A six-time World Cup winner needed a moment of individual brilliance just to draw level. That tells you most of what you need to know about Morocco’s night.
Brazil drew 1-1 with Morocco at MetLife Stadium in East Rutherford, New Jersey, on June 14, 2026, in their Group C opener at the World Cup. Ismael Saibari put Morocco ahead in the 21st minute, and Vinicius Junior equalized for Brazil in the 32nd, with both sides finishing within a tenth of a goal on expected goals.
Here is the straight version. Final score 1-1. Saibari scored for Morocco in the 21st minute, chipping the ball over a slow-moving Alisson Becker after a sharp through ball from Brahim Diaz. Vinicius leveled things in the 32nd minute with a rifled finish from the left side of the box. Brazil finished with 1.26 expected goals to Morocco’s 1.37, a gap thin enough that calling either side the better team requires some nerve.
Morocco started faster, and the early pressure was not subtle. Brahim Diaz and Neil El Aynaoui both tested Alisson inside the first ten minutes, and Saibari himself fired wide before finally finding the breakthrough his side’s pressure deserved.

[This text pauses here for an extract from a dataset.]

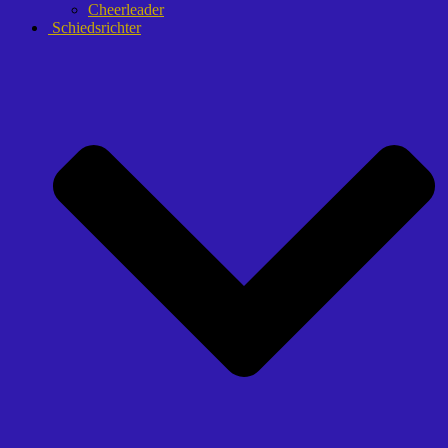
Cheerleader
Schiedsrichter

The goal itself came from a mistake Brazil will not want to watch back. Lucas Paqueta lost control of a short pass from Roger Ibanez, the loose ball deflected off Bilal El Khannouss and into the path of Noussair Mazraoui, who found Diaz in space. Diaz split two Brazilian center-backs with a through ball, and Saibari ran onto it before lifting a finish over the advancing Alisson.
Brazil needed eleven minutes to respond, and the response came from a place few teams can call on.
Vinicius exchanged passes with Bruno Guimaraes down the left, took a couple of touches to create the angle, and curled a right-footed finish past Yassine Bounou’s outstretched arm. It was the kind of goal that papers over a mediocre opening half hour, the sort only a handful of players in the world can manufacture out of nothing.
Here’s the thing the equalizer did not actually fix what was wrong.
Brazil spent long stretches of the second half struggling to create anything clean. Casemiro and Roger Ibanez picked up yellow cards before halftime, and manager Carlo Ancelotti made two changes at the break, swapping in Danilo and Fabinho, a sign he was not satisfied with what he had seen.
Morocco kept generating half-chances without quite finishing the job. Bounou had to deal with a stoppage-time flurry from Brazil, including a Danilo Santos header and a low strike that the goalkeeper parried away twice in the same sequence, while Morocco substitute Ayoube Amaimouni forced a save of his own in the ninth minute of stoppage time.
Both teams matched each other in duels won and passing accuracy all night, and neither could find a way to turn control into a second goal. Both of those things were true, and neither side will be fully satisfied with that.
Vinicius gave Brazil a result their performance for long stretches did not earn. Morocco gave themselves a point that, on the balance of chances created, looked entirely fair.